The comments under the YouTube clips tend to be a bit of a ‘right/wrong’ battle at points with people taking sides. I’m not sure there’s a side to be taken here. The voicemails are vicious, unpleasant, unnecessary – it’s harassment, it’s threatening, it’s gross behaviour from both Kurt and Courtney. On the other hand, the scale of the threat to their family at that point, their love for one another and for their child, the situation they’re currently in – their terror, their rage, their misery is all understandable also. Of course we do live in a society governed by rule of law so that doesn’t justify extra-judicial intimidation but it makes their verbal violence comprehensible if not forgivable. I’m into reasons (why something happens and someone does something) not excuses (why something happens and therefore someone’s actions aren’t their fault.)
As far as Victoria and Britt…Again, similar splitting of the difference. Journalism by its very nature is intrusive – it’s meant to be. The bargain any artist makes with the media is that by giving away a certain amount of privacy they’ll receive a certain amount of benefit resulting from coverage. The individual artists draw their lines, journalists are independent and therefore entitled to explore, question, find other routes to clear understanding. The ‘quest for the truth’ doesn’t negate them receiving blame for the harm that the truth can cause. Revealing someone as a killer obviously hurts their family, their friends – but there’s a greater good at play.
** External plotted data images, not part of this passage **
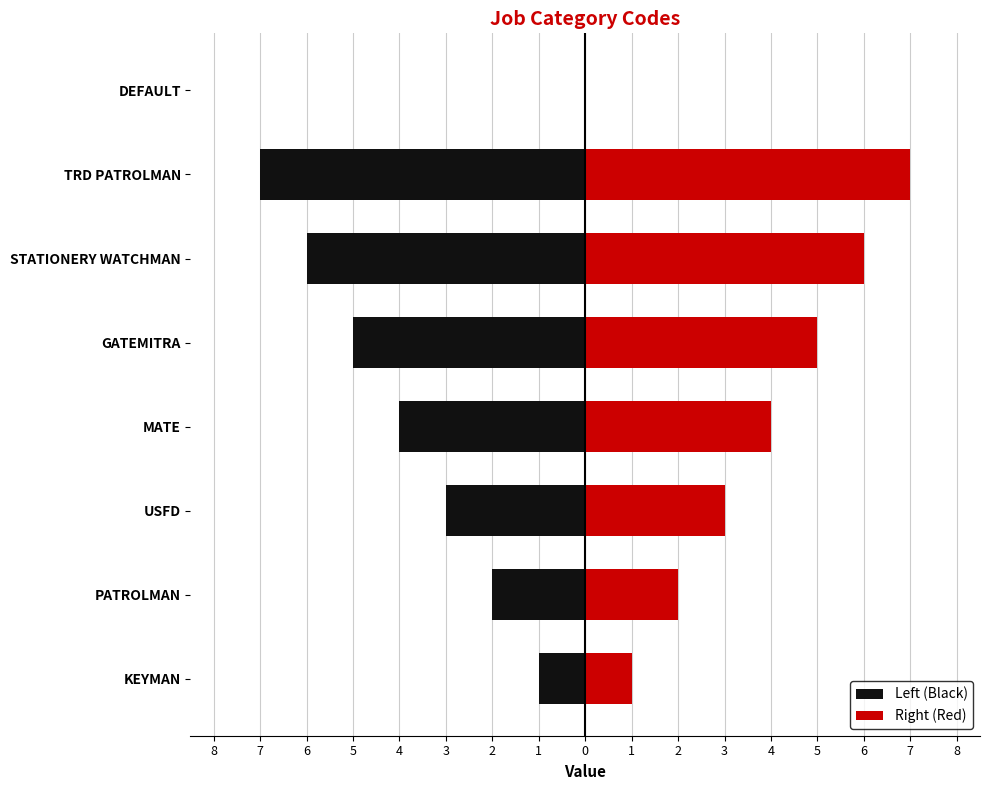

What is the maximum value shown in the chart?

7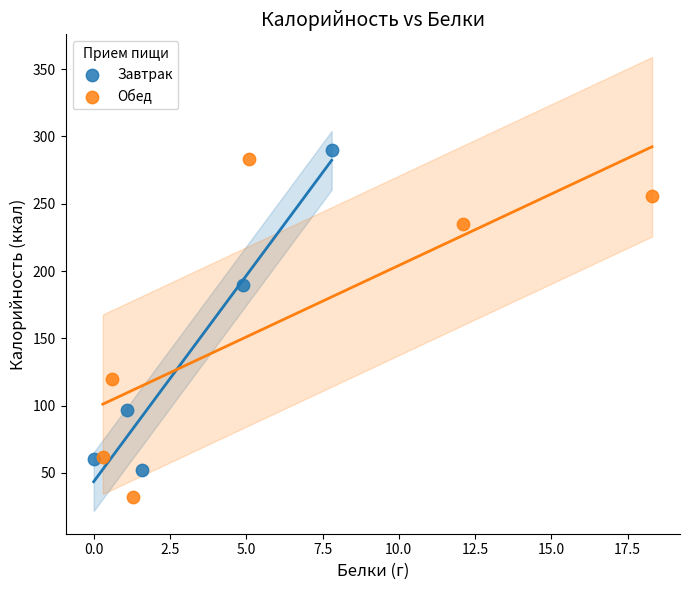

Which series reaches the minimum Y coordinate?

Обед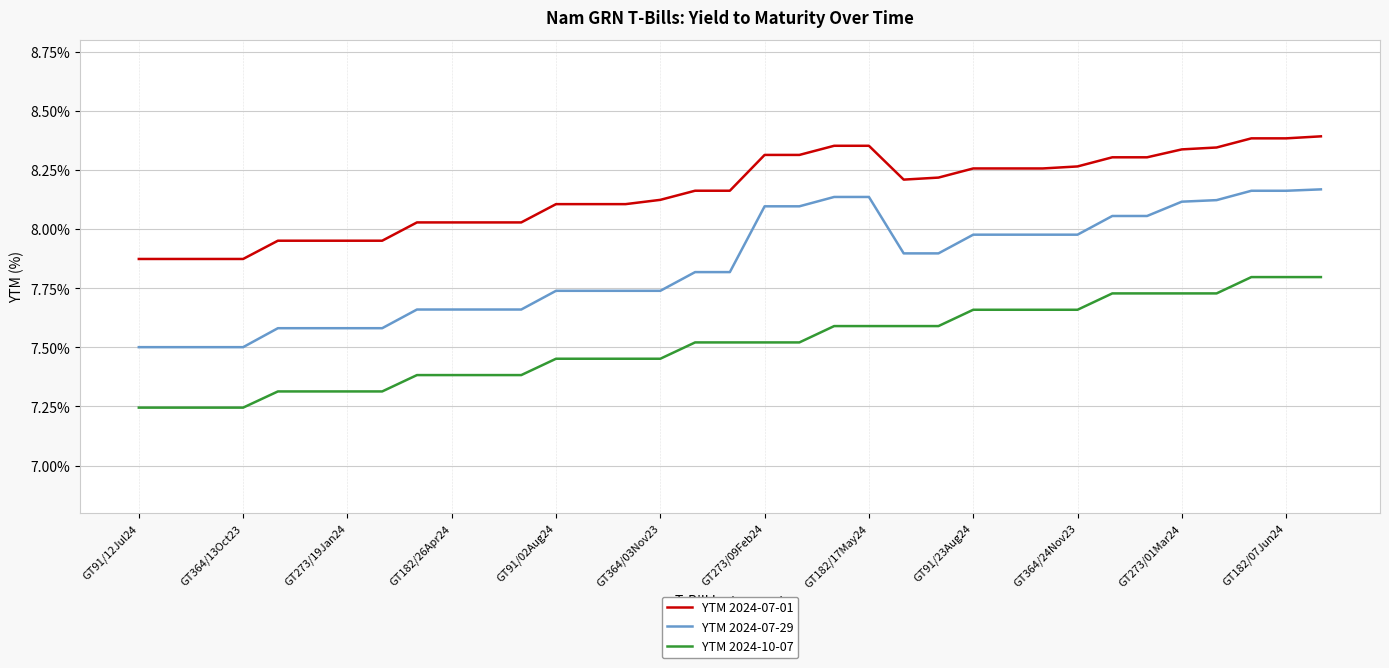

What is the difference between the maximum and minimum values in the YTM 2024-07-29 series?

0.7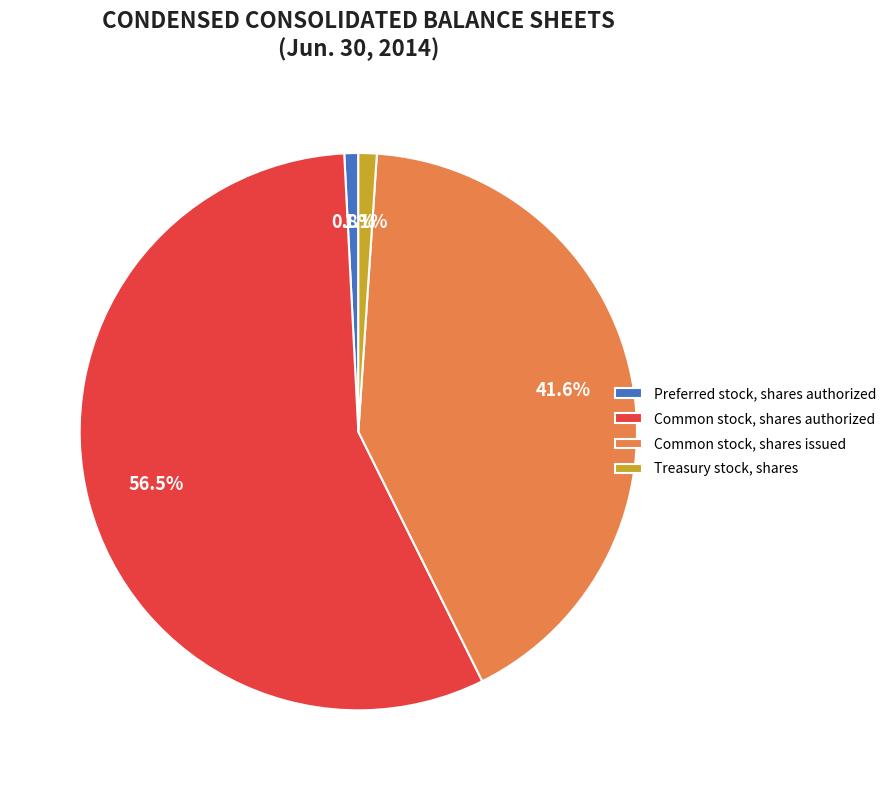

What percentage is the Common stock, shares issued slice, to the nearest percent?

42%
Music biography, a trickier field. Instinctively I’d hate it if the only biography permitted was the sugar-coated faux-honesty of artists telling their own tale – they’re entitled to try but I think most artists are flippant, deceptive, sometimes blind. We all are – it’s human to underplay or reinterpret one’s sins.
I can’t imagine Victoria or Britt gathered anything other than the truth about the situation around the Cobains; that Courtney Love had made herself a less than beloved figure long before meeting Kurt Cobain, that drugs were a major part of the scene around both people, that Cobain was on drugs throughout the pregnancy, that Courtney came off as soon as she knew but it’s hard to believe there wasn’t some blurring of early lines while still ignorant and still kicking. Revealing the views of others wouldn’t have been flattering, but wouldn’t have been dishonest either. The band’s lack of cooperation certainly didn’t help the situation – in a way it’s a shame they didn’t continue given Lime Lizard had followed Nirvana from their early days around the 1989 European tour, it may have been nice to see someone from the indie publishing world rather than the corporate music press create the first authorised biography of Nirvana.
End result? I think Victoria Clarke’s blog piece summarises things nicely. That it was grim on every front – that no one emerged untarnished or totally spotless. As a fan of Nirvana, therefore a fan of Kurt Cobain, I never want to turn admiration for someone’s creative works, or an attempt to understand a person one admires much of the time, into an application for sainthood (bleugh!) A recording like this is a good reminder that everyone has times they’re not all they are at their best – I wouldn’t wish you to see me at my worst either. It’s a grim recording, but a human one and a nice reply to the less balanced, more gushing end of Nirvana coverage and writing. A specific moment in time caught forever.